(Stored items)
────────────────────

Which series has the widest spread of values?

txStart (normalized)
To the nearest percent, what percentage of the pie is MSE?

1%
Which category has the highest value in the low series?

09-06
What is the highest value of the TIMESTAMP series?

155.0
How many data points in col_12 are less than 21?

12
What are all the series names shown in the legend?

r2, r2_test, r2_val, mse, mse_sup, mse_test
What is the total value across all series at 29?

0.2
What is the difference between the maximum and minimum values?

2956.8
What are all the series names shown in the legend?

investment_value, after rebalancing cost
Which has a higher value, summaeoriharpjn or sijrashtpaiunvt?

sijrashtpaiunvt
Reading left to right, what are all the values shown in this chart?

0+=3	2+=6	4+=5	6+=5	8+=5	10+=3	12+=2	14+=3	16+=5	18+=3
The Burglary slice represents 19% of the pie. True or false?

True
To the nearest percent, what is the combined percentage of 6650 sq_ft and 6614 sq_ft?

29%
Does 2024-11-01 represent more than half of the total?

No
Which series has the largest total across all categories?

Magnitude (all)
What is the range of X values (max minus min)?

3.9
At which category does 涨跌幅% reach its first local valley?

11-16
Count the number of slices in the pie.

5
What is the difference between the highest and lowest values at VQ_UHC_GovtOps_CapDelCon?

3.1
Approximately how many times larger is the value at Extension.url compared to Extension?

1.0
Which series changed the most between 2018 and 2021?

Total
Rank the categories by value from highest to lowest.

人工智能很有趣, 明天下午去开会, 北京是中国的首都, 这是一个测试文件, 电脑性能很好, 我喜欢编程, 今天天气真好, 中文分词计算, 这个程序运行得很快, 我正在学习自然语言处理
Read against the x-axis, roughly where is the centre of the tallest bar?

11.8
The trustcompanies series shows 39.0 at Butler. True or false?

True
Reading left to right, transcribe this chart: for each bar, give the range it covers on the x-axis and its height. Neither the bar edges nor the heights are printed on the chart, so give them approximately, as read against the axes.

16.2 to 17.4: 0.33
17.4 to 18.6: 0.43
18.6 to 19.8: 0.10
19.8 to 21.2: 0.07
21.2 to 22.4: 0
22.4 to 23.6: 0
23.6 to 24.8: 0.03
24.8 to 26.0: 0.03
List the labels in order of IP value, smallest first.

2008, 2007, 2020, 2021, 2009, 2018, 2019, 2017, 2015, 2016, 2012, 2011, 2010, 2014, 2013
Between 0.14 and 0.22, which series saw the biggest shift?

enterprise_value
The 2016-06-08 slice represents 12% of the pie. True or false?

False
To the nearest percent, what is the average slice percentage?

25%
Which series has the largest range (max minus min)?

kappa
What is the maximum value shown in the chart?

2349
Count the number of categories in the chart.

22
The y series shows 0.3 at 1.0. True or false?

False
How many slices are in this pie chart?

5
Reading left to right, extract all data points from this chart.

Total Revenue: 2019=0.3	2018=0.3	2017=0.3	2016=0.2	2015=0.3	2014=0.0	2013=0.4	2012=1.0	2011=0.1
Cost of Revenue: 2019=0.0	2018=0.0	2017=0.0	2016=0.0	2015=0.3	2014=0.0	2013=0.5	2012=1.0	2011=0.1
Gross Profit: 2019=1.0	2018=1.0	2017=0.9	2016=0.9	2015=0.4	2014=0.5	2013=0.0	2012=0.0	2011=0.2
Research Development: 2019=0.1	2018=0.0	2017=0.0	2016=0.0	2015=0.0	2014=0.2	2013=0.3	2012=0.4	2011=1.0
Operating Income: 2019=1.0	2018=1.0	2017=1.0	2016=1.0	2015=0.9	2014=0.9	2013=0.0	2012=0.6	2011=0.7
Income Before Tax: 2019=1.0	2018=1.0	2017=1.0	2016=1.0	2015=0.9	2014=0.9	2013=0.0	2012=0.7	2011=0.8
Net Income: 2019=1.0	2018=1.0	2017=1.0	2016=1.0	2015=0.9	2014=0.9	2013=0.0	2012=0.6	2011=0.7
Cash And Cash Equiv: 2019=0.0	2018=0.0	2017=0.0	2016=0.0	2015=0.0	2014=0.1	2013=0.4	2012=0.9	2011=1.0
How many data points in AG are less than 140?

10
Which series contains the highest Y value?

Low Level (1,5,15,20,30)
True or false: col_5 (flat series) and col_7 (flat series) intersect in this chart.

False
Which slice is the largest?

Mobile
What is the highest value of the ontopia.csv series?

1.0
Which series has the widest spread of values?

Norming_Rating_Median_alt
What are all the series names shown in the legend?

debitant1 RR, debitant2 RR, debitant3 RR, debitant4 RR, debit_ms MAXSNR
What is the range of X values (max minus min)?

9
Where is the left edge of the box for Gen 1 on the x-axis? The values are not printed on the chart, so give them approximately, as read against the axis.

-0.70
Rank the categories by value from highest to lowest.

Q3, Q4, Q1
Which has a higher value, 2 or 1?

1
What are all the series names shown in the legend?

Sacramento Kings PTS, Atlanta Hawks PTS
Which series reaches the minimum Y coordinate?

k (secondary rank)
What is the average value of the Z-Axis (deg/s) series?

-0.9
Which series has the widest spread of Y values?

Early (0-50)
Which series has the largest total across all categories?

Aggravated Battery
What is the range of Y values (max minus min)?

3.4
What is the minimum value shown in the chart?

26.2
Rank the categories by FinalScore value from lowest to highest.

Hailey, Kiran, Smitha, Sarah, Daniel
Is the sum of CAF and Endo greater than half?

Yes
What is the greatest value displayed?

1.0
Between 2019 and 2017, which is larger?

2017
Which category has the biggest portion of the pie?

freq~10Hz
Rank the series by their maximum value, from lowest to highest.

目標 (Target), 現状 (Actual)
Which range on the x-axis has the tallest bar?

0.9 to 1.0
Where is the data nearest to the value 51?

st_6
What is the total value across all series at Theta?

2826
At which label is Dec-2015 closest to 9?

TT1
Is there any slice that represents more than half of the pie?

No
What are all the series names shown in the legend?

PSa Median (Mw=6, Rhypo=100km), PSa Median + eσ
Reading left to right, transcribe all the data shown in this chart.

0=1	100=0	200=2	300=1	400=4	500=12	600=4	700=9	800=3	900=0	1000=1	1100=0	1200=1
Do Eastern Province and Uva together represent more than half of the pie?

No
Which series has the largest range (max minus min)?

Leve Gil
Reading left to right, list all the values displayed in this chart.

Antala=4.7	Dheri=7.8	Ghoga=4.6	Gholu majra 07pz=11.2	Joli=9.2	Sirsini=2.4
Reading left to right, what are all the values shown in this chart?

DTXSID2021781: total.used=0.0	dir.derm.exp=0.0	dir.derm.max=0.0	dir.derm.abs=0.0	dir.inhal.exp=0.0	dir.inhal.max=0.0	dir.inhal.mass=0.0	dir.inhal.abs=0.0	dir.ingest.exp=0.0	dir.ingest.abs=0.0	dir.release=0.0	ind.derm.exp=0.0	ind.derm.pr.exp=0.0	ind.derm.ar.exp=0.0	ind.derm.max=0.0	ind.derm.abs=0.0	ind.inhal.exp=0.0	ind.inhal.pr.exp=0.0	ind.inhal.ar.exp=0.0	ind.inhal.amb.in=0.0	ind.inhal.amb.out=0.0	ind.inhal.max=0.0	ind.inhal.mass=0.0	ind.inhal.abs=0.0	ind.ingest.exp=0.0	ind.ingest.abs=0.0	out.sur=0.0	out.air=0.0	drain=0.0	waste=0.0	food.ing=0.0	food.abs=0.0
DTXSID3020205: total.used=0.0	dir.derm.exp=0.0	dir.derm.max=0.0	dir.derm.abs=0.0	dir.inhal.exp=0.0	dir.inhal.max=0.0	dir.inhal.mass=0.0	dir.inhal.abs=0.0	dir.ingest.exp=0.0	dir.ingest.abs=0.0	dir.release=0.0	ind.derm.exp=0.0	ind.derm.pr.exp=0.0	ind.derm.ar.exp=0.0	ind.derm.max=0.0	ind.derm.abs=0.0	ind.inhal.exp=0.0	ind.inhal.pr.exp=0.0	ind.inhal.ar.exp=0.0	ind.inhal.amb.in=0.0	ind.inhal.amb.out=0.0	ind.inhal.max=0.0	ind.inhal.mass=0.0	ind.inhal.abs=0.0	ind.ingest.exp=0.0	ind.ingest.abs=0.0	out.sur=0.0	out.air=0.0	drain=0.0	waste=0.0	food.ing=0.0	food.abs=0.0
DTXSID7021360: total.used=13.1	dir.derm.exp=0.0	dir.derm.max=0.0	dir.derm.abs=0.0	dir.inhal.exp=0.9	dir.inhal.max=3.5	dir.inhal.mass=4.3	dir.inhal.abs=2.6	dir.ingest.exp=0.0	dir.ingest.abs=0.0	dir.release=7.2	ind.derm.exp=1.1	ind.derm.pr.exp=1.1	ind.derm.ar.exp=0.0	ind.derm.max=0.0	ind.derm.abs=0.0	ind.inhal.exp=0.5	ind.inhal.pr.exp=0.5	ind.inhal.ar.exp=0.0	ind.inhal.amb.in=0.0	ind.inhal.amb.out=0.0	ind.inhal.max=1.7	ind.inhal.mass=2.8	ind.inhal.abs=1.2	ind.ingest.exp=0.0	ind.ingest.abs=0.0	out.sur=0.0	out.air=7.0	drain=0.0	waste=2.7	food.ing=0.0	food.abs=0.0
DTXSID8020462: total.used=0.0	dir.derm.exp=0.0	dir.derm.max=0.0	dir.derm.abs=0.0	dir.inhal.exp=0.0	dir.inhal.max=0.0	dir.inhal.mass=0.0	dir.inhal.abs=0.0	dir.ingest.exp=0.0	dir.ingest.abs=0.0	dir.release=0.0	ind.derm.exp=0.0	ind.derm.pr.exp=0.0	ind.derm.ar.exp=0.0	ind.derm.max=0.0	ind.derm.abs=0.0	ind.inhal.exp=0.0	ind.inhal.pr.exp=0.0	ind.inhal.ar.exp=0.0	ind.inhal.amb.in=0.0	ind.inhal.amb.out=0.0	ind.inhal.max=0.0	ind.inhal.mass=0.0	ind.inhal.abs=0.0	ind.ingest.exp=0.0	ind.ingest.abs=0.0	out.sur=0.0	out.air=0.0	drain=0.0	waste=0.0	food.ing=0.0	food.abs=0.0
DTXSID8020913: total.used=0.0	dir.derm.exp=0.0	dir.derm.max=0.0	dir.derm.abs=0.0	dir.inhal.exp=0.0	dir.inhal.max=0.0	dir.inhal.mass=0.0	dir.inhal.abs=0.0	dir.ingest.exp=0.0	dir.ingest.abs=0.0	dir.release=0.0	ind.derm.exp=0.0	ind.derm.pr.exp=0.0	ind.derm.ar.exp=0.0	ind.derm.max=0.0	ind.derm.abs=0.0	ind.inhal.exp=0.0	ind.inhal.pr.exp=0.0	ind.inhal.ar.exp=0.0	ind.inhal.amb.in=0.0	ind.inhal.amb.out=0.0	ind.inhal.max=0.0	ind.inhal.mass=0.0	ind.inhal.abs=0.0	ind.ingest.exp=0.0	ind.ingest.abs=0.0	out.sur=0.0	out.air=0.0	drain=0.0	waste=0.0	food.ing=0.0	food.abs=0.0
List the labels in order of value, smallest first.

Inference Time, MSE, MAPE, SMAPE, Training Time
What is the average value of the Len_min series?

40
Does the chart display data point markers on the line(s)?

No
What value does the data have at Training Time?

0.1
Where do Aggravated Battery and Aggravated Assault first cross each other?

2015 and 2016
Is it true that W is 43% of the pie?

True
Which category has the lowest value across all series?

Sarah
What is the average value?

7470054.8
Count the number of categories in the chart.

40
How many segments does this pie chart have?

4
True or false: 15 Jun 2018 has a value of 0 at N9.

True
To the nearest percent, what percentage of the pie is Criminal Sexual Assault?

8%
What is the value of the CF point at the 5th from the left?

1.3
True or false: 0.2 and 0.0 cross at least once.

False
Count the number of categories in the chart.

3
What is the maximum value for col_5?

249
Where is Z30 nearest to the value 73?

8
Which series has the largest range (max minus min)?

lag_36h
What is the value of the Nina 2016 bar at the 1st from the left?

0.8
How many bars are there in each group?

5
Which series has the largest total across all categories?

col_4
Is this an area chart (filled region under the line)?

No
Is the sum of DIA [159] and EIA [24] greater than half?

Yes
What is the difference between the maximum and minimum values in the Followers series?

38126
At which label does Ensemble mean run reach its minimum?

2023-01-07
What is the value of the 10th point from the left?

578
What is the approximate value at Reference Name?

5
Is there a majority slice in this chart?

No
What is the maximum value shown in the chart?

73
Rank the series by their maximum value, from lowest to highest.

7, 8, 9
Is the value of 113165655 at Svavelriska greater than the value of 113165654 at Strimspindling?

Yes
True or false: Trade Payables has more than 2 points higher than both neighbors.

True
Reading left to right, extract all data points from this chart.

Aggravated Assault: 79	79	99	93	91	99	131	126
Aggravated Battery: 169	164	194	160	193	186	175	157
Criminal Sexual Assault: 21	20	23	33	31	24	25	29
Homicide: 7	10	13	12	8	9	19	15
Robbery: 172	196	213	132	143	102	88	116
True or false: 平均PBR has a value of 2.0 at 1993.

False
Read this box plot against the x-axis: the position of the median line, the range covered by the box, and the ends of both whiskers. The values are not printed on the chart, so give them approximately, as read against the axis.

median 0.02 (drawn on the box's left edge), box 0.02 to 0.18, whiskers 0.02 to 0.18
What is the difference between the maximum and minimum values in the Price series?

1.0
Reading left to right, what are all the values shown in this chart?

────────────────────

*EXERCISE DETAILS*
Rewrite everything from the start of the data down to the line containing "The Burglary slice", replacing "legend" with "key" and leaving all else as it is.

*ANSWER BELOW*
Which series has the widest spread of values?

txStart (normalized)
To the nearest percent, what percentage of the pie is MSE?

1%
Which category has the highest value in the low series?

09-06
What is the highest value of the TIMESTAMP series?

155.0
How many data points in col_12 are less than 21?

12
What are all the series names shown in the key?

r2, r2_test, r2_val, mse, mse_sup, mse_test
What is the total value across all series at 29?

0.2
What is the difference between the maximum and minimum values?

2956.8
What are all the series names shown in the key?

investment_value, after rebalancing cost
Which has a higher value, summaeoriharpjn or sijrashtpaiunvt?

sijrashtpaiunvt
Reading left to right, what are all the values shown in this chart?

0+=3	2+=6	4+=5	6+=5	8+=5	10+=3	12+=2	14+=3	16+=5	18+=3
The Burglary slice represents 19% of the pie. True or false?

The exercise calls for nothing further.